Цель задания ::
Повторите весь приведённый ниже материал слово в слово, не включая в ответ рисунки.

Исходный материал ::
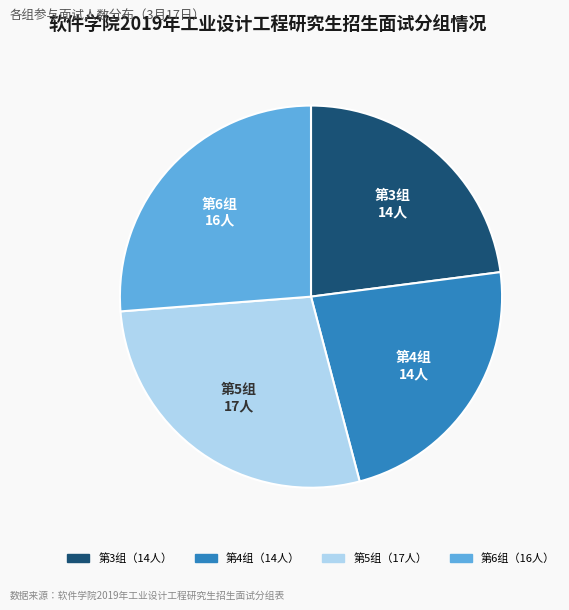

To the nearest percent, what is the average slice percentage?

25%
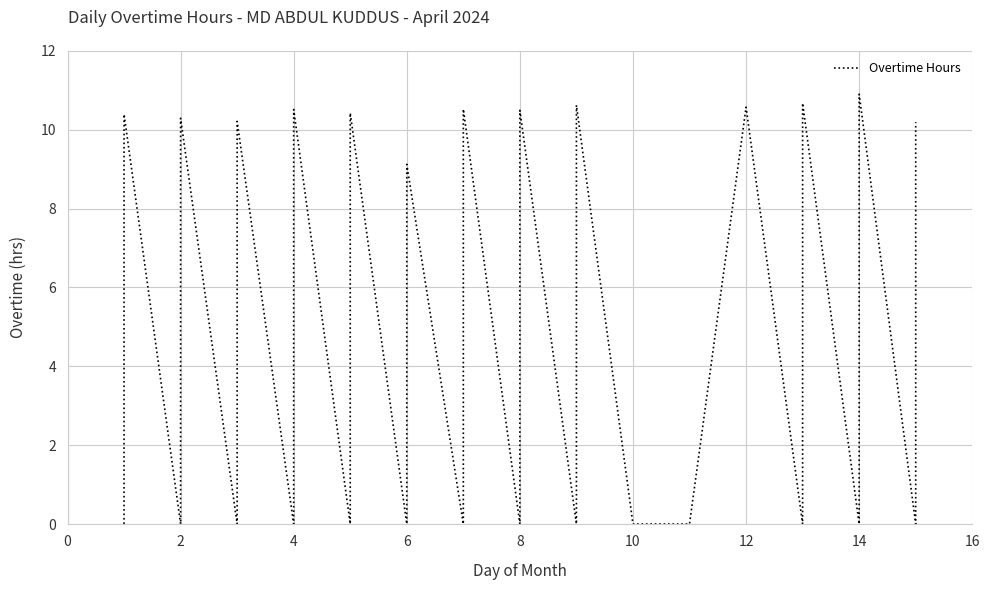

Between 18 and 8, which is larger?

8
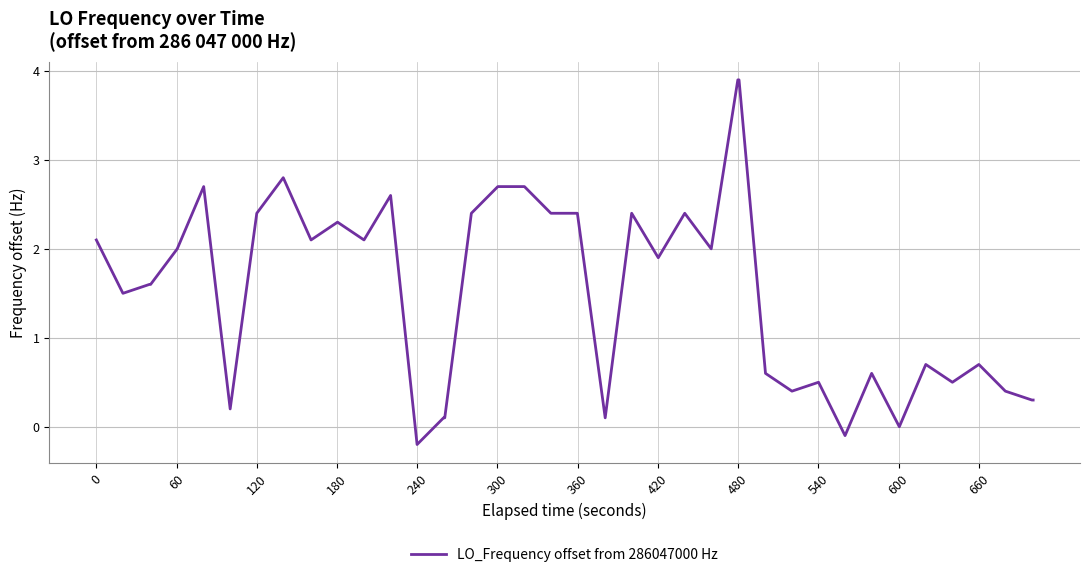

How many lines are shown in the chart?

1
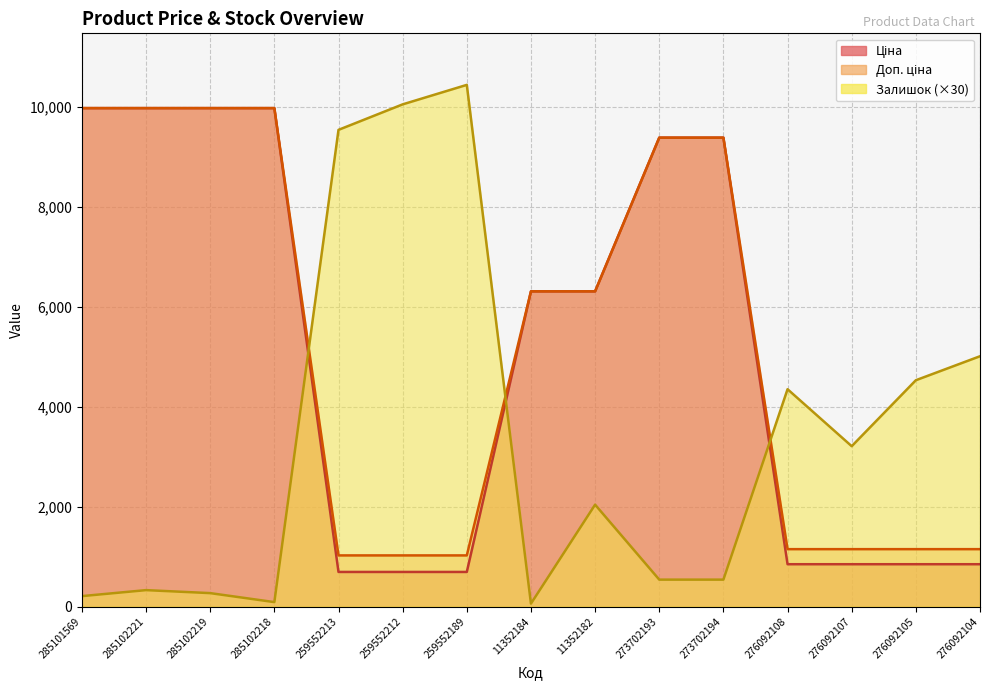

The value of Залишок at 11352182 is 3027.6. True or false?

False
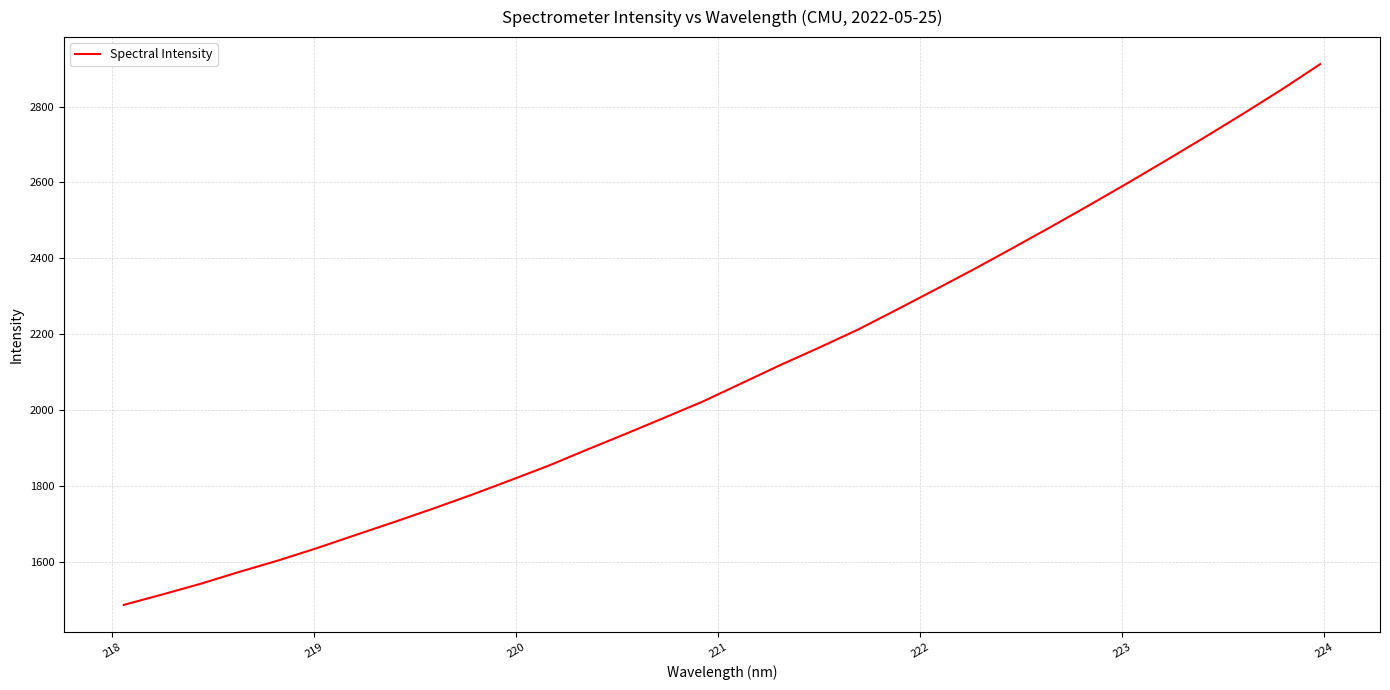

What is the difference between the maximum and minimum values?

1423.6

Результат выполнения ::
To the nearest percent, what is the average slice percentage?

25%

Between 18 and 8, which is larger?

8

How many lines are shown in the chart?

1

The value of Залишок at 11352182 is 3027.6. True or false?

False

What is the difference between the maximum and minimum values?

1423.6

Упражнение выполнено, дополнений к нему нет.